What investments has Assan made for its production facilities in the areas of robotics and automation?
Thus far, we have invested more than USD50 million in industrial investments. Two years ago, we invested EUR6 million in a fully robotic system and are the only food company in Turkey that has acquired such a modern and efficient system. This is because we have been growing by double digits for the last five years, and much higher than 10%. In 2018, we also experienced significant growth, and 1Q2019 was as successful as planned. We, therefore, have to invest in the production line, and not for machinery growth. We also focus on know-how, and this shows how the group believes in Assan Foods.
How have you vertically integrated to minimize some of the supply chain issues typically faced by food and agriculture operations?
We have been working with many international companies such as Heinz and Nestlé. The issue of general supply is important in food because of the ingredients.
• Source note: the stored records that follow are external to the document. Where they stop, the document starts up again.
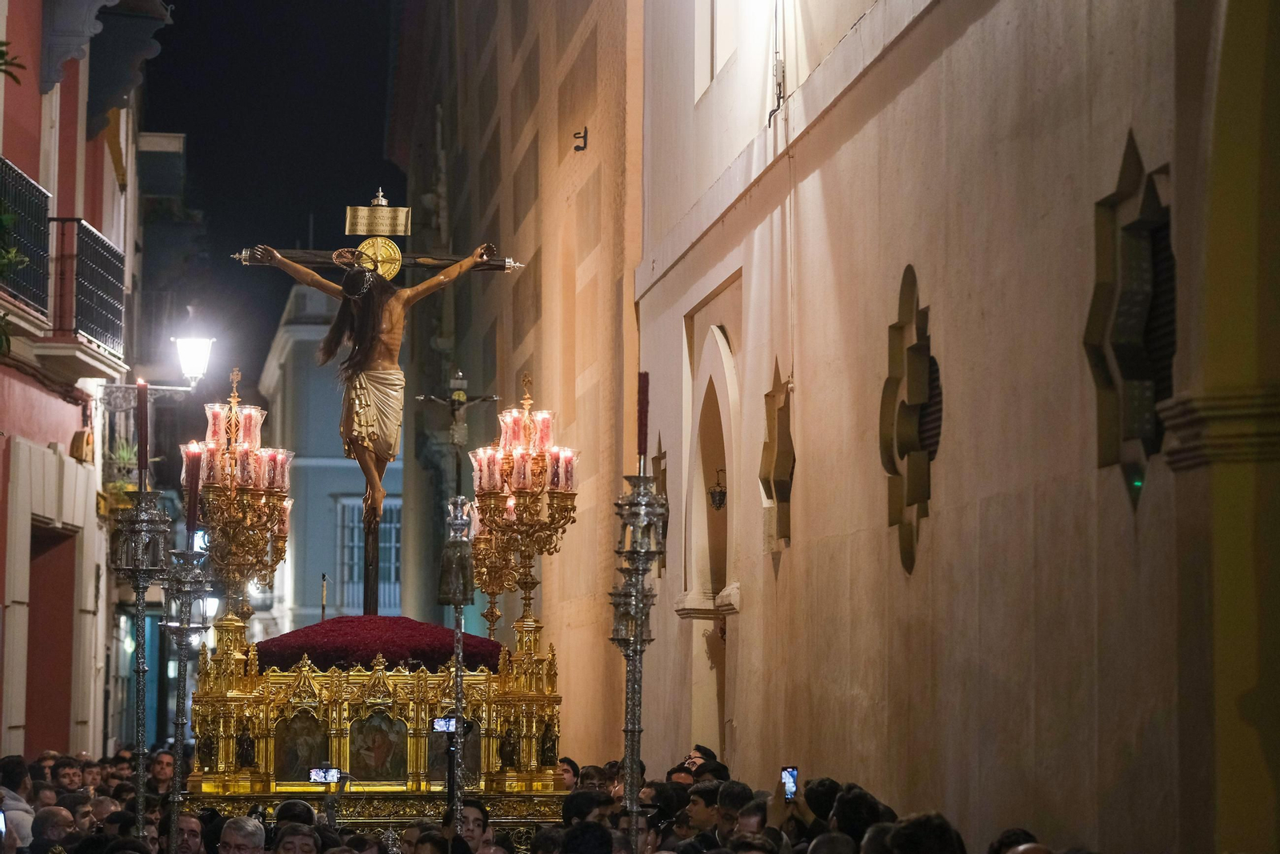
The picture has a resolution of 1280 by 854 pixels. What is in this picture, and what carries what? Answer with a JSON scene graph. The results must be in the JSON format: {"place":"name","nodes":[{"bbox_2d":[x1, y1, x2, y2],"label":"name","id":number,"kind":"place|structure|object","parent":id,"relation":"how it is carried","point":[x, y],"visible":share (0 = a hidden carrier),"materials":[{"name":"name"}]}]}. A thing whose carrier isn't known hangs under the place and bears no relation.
{"place":"outdoors","nodes":[
{"label":"outdoors","id":0,"kind":"place"},
{"bbox_2d":[0,0,171,770],"label":"red building","id":1,"kind":"structure","parent":0,"point":[74,422],"materials":[{"name":"red paint"}]},
{"bbox_2d":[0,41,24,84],"label":"plant","id":2,"kind":"object","parent":1,"relation":"attached to","point":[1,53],"visible":0.99,"materials":[{"name":"green plant"}]},
{"bbox_2d":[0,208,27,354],"label":"plant","id":3,"kind":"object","parent":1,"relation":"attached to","point":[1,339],"visible":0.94,"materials":[{"name":"green plant"}]},
{"bbox_2d":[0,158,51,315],"label":"balcony railing","id":4,"kind":"object","parent":1,"relation":"attached to","point":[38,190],"visible":0.86,"materials":[{"name":"black metal"}]},
{"bbox_2d":[26,520,76,750],"label":"doorway","id":5,"kind":"structure","parent":1,"relation":"in","point":[56,698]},
{"bbox_2d":[0,159,127,374],"label":"balcony","id":6,"kind":"structure","parent":1,"relation":"attached to","point":[38,190],"materials":[{"name":"black metal"}]},
{"bbox_2d":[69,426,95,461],"label":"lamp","id":7,"kind":"object","parent":1,"relation":"attached to","point":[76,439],"visible":0.96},
{"bbox_2d":[35,0,171,111],"label":"balcony","id":8,"kind":"structure","parent":1,"relation":"attached to","point":[71,53],"materials":[{"name":"grey paint"}]},
{"bbox_2d":[102,434,141,515],"label":"potted plant","id":9,"kind":"object","parent":1,"relation":"attached to","point":[126,456],"visible":0.56,"materials":[{"name":"green plant"}]},
{"bbox_2d":[99,332,215,399],"label":"street lamp","id":10,"kind":"object","parent":1,"relation":"attached to","point":[198,344],"visible":0.95,"materials":[{"name":"white metal"}]},
{"bbox_2d":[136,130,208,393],"label":"building","id":11,"kind":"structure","parent":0,"point":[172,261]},
{"bbox_2d":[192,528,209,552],"label":"lamp","id":12,"kind":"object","parent":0,"point":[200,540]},
{"bbox_2d":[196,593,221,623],"label":"lamp","id":13,"kind":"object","parent":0,"point":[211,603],"visible":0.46,"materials":[{"name":"white glass"}]},
{"bbox_2d":[136,0,404,398],"label":"night sky","id":14,"kind":"structure","parent":0,"point":[191,130],"materials":[{"name":"black"}]},
{"bbox_2d":[257,277,403,647],"label":"blue building","id":15,"kind":"structure","parent":0,"point":[397,596],"materials":[{"name":"paint"}]},
{"bbox_2d":[336,496,400,613],"label":"window","id":16,"kind":"structure","parent":15,"relation":"in","point":[394,529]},
{"bbox_2d":[431,716,458,733],"label":"smartphone","id":17,"kind":"object","parent":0,"point":[442,722],"visible":0.81,"materials":[{"name":"black plastic"}]},
{"bbox_2d":[416,368,499,457],"label":"crucifix","id":18,"kind":"object","parent":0,"point":[462,399],"visible":0.94,"materials":[{"name":"metal"}]},
{"bbox_2d":[384,0,639,757],"label":"building","id":19,"kind":"structure","parent":0,"point":[557,153],"materials":[{"name":"beige stone"}]},
{"bbox_2d":[572,127,587,152],"label":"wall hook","id":20,"kind":"object","parent":19,"relation":"attached to","point":[577,148],"visible":0.97,"materials":[{"name":"black metal"}]},
{"bbox_2d":[623,0,1279,853],"label":"church wall","id":21,"kind":"structure","parent":0,"point":[800,548],"materials":[{"name":"beige paint"}]},
{"bbox_2d":[652,439,669,575],"label":"window","id":22,"kind":"structure","parent":21,"relation":"in","point":[665,489],"materials":[{"name":"brown"}]},
{"bbox_2d":[679,312,740,765],"label":"arched doorway","id":23,"kind":"structure","parent":21,"relation":"in","point":[730,357],"materials":[{"name":"stone"}]},
{"bbox_2d":[708,468,727,510],"label":"wall lantern","id":24,"kind":"object","parent":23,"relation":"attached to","point":[720,498],"visible":0.67,"materials":[{"name":"black metal"}]},
{"bbox_2d":[696,0,739,90],"label":"window","id":25,"kind":"structure","parent":21,"relation":"in","point":[718,18],"materials":[{"name":"white"}]},
{"bbox_2d":[759,360,795,549],"label":"window","id":26,"kind":"structure","parent":21,"relation":"in","point":[780,481],"materials":[{"name":"brown"}]},
{"bbox_2d":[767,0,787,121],"label":"cable","id":27,"kind":"object","parent":21,"relation":"attached to","point":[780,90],"visible":0.94,"materials":[{"name":"plastic"}]},
{"bbox_2d":[880,266,939,574],"label":"window","id":28,"kind":"structure","parent":21,"relation":"in","point":[913,561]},
{"bbox_2d":[1083,134,1175,511],"label":"window","id":29,"kind":"structure","parent":21,"relation":"in","point":[1168,366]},
{"label":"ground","id":30,"kind":"structure","parent":0},
{"bbox_2d":[0,756,35,850],"label":"person","id":31,"kind":"object","parent":30,"relation":"on","point":[6,778],"visible":0.77},
{"bbox_2d":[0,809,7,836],"label":"smartphone","id":32,"kind":"object","parent":31,"relation":"in","point":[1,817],"visible":0.83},
{"bbox_2d":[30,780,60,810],"label":"person","id":33,"kind":"object","parent":30,"relation":"on","point":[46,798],"visible":0.65},
{"bbox_2d":[25,803,76,853],"label":"man","id":34,"kind":"object","parent":30,"relation":"on","point":[61,817],"visible":0.96},
{"bbox_2d":[51,756,83,792],"label":"person","id":35,"kind":"object","parent":30,"relation":"on","point":[66,775],"visible":0.86},
{"bbox_2d":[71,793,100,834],"label":"person","id":36,"kind":"object","parent":30,"relation":"on","point":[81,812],"visible":0.68},
{"bbox_2d":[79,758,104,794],"label":"person","id":37,"kind":"object","parent":30,"relation":"on","point":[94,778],"visible":0.76},
{"bbox_2d":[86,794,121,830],"label":"person","id":38,"kind":"object","parent":30,"relation":"on","point":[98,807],"visible":0.68},
{"bbox_2d":[111,480,175,849],"label":"candle stand","id":39,"kind":"object","parent":30,"relation":"on","point":[144,588],"visible":0.88,"materials":[{"name":"metal"}]},
{"bbox_2d":[135,377,148,488],"label":"candle","id":40,"kind":"object","parent":39,"relation":"on","point":[141,462],"visible":0.89,"materials":[{"name":"red wax"}]},
{"bbox_2d":[147,748,175,796],"label":"man","id":41,"kind":"object","parent":30,"relation":"on","point":[164,762],"visible":0.6},
{"bbox_2d":[158,519,209,853],"label":"candle stand","id":42,"kind":"object","parent":30,"relation":"on","point":[189,556],"visible":0.9,"materials":[{"name":"silver metal"}]},
{"bbox_2d":[185,444,202,538],"label":"red candle","id":43,"kind":"object","parent":42,"relation":"on","point":[191,516],"visible":0.93,"materials":[{"name":"red wax"}]},
{"bbox_2d":[172,812,205,853],"label":"man","id":44,"kind":"object","parent":30,"relation":"on","point":[186,825],"visible":0.9},
{"bbox_2d":[216,816,266,853],"label":"man","id":45,"kind":"object","parent":30,"relation":"on","point":[244,834],"visible":1},
{"bbox_2d":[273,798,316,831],"label":"person","id":46,"kind":"object","parent":30,"relation":"on","point":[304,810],"visible":0.6},
{"bbox_2d":[272,822,319,853],"label":"person","id":47,"kind":"object","parent":30,"relation":"on","point":[297,834],"visible":1},
{"bbox_2d":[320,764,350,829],"label":"person","id":48,"kind":"object","parent":30,"relation":"on","point":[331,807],"visible":0.64},
{"bbox_2d":[308,765,340,783],"label":"smartphone","id":49,"kind":"object","parent":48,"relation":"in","point":[314,772],"visible":0.93,"materials":[{"name":"black plastic"}]},
{"bbox_2d":[191,624,569,826],"label":"float","id":50,"kind":"object","parent":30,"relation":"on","point":[302,682],"visible":0.65,"materials":[{"name":"gold metal"}]},
{"bbox_2d":[184,366,296,628],"label":"candelabra","id":51,"kind":"object","parent":50,"relation":"on","point":[239,451],"visible":0.88,"materials":[{"name":"gold metal"}]},
{"bbox_2d":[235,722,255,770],"label":"statue","id":52,"kind":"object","parent":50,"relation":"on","point":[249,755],"visible":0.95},
{"bbox_2d":[272,708,331,783],"label":"icon painting","id":53,"kind":"object","parent":50,"relation":"attached to","point":[309,760],"visible":0.79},
{"bbox_2d":[320,572,327,622],"label":"candle","id":54,"kind":"object","parent":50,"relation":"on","point":[324,590],"visible":0.57,"materials":[{"name":"beige wax"}]},
{"bbox_2d":[346,709,407,782],"label":"icon painting","id":55,"kind":"object","parent":50,"relation":"attached to","point":[377,765],"visible":0.88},
{"bbox_2d":[235,209,520,608],"label":"crucifix","id":56,"kind":"object","parent":50,"relation":"on","point":[377,491],"visible":0.91,"materials":[{"name":"brown wood"}]},
{"bbox_2d":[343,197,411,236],"label":"plaque","id":57,"kind":"object","parent":56,"relation":"attached to","point":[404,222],"visible":0.98,"materials":[{"name":"gold"}]},
{"bbox_2d":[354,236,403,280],"label":"halo","id":58,"kind":"object","parent":56,"relation":"attached to","point":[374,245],"visible":0.78,"materials":[{"name":"gold metal"}]},
{"bbox_2d":[256,616,509,670],"label":"flower bed","id":59,"kind":"object","parent":50,"relation":"on","point":[450,648],"visible":0.67,"materials":[{"name":"red plant"}]},
{"bbox_2d":[428,716,481,785],"label":"icon painting","id":60,"kind":"object","parent":50,"relation":"attached to","point":[444,758],"visible":0.56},
{"bbox_2d":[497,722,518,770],"label":"statue","id":61,"kind":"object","parent":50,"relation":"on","point":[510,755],"visible":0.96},
{"bbox_2d":[470,369,579,634],"label":"candelabra","id":62,"kind":"object","parent":50,"relation":"on","point":[519,489],"visible":0.93,"materials":[{"name":"gold metal"}]},
{"bbox_2d":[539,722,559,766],"label":"statue","id":63,"kind":"object","parent":50,"relation":"attached to","point":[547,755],"visible":0.89,"materials":[{"name":"brown"}]},
{"bbox_2d":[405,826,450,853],"label":"person","id":64,"kind":"object","parent":30,"relation":"on","point":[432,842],"visible":0.98},
{"bbox_2d":[436,496,475,825],"label":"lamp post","id":65,"kind":"object","parent":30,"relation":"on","point":[459,673],"visible":0.83,"materials":[{"name":"metal"}]},
{"bbox_2d":[449,797,491,853],"label":"man","id":66,"kind":"object","parent":30,"relation":"on","point":[477,817],"visible":0.79},
{"bbox_2d":[556,756,580,790],"label":"person","id":67,"kind":"object","parent":30,"relation":"on","point":[567,770],"visible":0.28},
{"bbox_2d":[560,789,610,828],"label":"person","id":68,"kind":"object","parent":30,"relation":"on","point":[570,810],"visible":0.62},
{"bbox_2d":[559,819,615,853],"label":"person","id":69,"kind":"object","parent":30,"relation":"on","point":[605,832],"visible":0.99},
{"bbox_2d":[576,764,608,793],"label":"person","id":70,"kind":"object","parent":30,"relation":"on","point":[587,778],"visible":0.4},
{"bbox_2d":[608,459,667,850],"label":"candle stand","id":71,"kind":"object","parent":30,"relation":"on","point":[637,643],"visible":0.94,"materials":[{"name":"silver metal"}]},
{"bbox_2d":[636,370,649,468],"label":"red candle","id":72,"kind":"object","parent":71,"relation":"on","point":[642,444],"visible":0.76,"materials":[{"name":"red wax"}]},
{"bbox_2d":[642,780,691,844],"label":"person","id":73,"kind":"object","parent":30,"relation":"on","point":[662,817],"visible":0.83},
{"bbox_2d":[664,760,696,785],"label":"person","id":74,"kind":"object","parent":30,"relation":"on","point":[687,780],"visible":0.43},
{"bbox_2d":[677,743,728,782],"label":"person","id":75,"kind":"object","parent":30,"relation":"on","point":[698,747],"visible":0.35},
{"bbox_2d":[682,780,724,842],"label":"man","id":76,"kind":"object","parent":30,"relation":"on","point":[698,807],"visible":0.81},
{"bbox_2d":[713,780,754,843],"label":"man","id":77,"kind":"object","parent":30,"relation":"on","point":[742,794],"visible":0.66},
{"bbox_2d":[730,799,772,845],"label":"person","id":78,"kind":"object","parent":30,"relation":"on","point":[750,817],"visible":0.78},
{"bbox_2d":[768,772,833,843],"label":"person","id":79,"kind":"object","parent":30,"relation":"on","point":[798,807],"visible":0.58},
{"bbox_2d":[780,765,799,798],"label":"smartphone","id":80,"kind":"object","parent":79,"relation":"in","point":[790,778],"visible":0.74,"materials":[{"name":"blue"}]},
{"bbox_2d":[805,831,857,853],"label":"person","id":81,"kind":"object","parent":30,"relation":"on","point":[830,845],"visible":0.98},
{"bbox_2d":[829,783,895,848],"label":"person","id":82,"kind":"object","parent":30,"relation":"on","point":[855,822],"visible":0.72},
{"bbox_2d":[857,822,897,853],"label":"person","id":83,"kind":"object","parent":30,"relation":"on","point":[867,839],"visible":0.61},
{"bbox_2d":[888,811,965,850],"label":"person","id":84,"kind":"object","parent":30,"relation":"on","point":[942,832],"visible":0.99},
{"bbox_2d":[988,827,1040,853],"label":"person","id":85,"kind":"object","parent":30,"relation":"on","point":[1008,837],"visible":0.77},
{"bbox_2d":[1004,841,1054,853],"label":"person","id":86,"kind":"object","parent":30,"relation":"on","point":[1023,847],"visible":0.97}
]}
We invest significantly in ingredients like tomatoes and have been working with more than 450 contracted tomato farmers in the region. We give them seeds, fertilizer, and know-how. We have contracts with them to follow the entire process all the way to harvest. We also give them the necessary equipment to have great results. Two years ago, we started a smart farming project. We have a base on that farm that collects all the information from the ground and the plants. We measure 11 parameters, such as the wind and humidity, for example, and send updates to the farmer saying it is time for watering, and so on. In the first year, we saved 50% water and almost 60% pesticides. We are working with the Scientific and Technological Research Council of Turkey (TÜBİTAK) and would like to bring this technology all over the valley because at the end of the day it is good to have a smart farm and sustainability. We are part of a sustainability program with many other international companies in which we supply them with raw materials and products. We also produce their brands.
What is the breakdown of your revenue in terms of private label production and your own brands?
It is around 50/50. We have also been expanding our private label business into new markets. For example, in mid-2018 we signed an agreement with eight countries in East Asia. We entered countries such as Cambodia, Hong Kong, Singapore, China, and so on with their private label products.
How has Assan changed its product offering to adapt to consumer demands for healthier, more organic products?
It is important to have strong suppliers. We also certify them; the supply part is extremely important in the first stage. We also need to have a healthier way of producing all these products. We have all kinds of certification and have been checked by many international companies. As we develop, R&D becomes more important. We continue to develop this in a healthier way. For example, we started using sunflower oil in mayonnaise but are now also working on olive oil. Moreover, we do not add preservatives. Current trends are definitely moving toward healthier and cleaner labels.
What is the breakdown of your revenue from Turkey and your international markets, and where are you looking to grow?
Our revenues are 60% Turkey and 40% international. We have been in Europe for a long time, and a new market for us is East Asia. Our entry into Wal-Mart China was a large step with our own brand and recipe. GCC countries are also close, and we know their taste profiles extremely well, so we can supply many products. Not all are our products, as we also produce for international brands.
What new products are coming out soon as a result of your R&D efforts?
We have a marketing and R&D team whose target is to launch three new products every year. Our main focus right now is value-added products, such as sauces, mayonnaise, and ketchup. There are always 10-12 new products in the pipeline.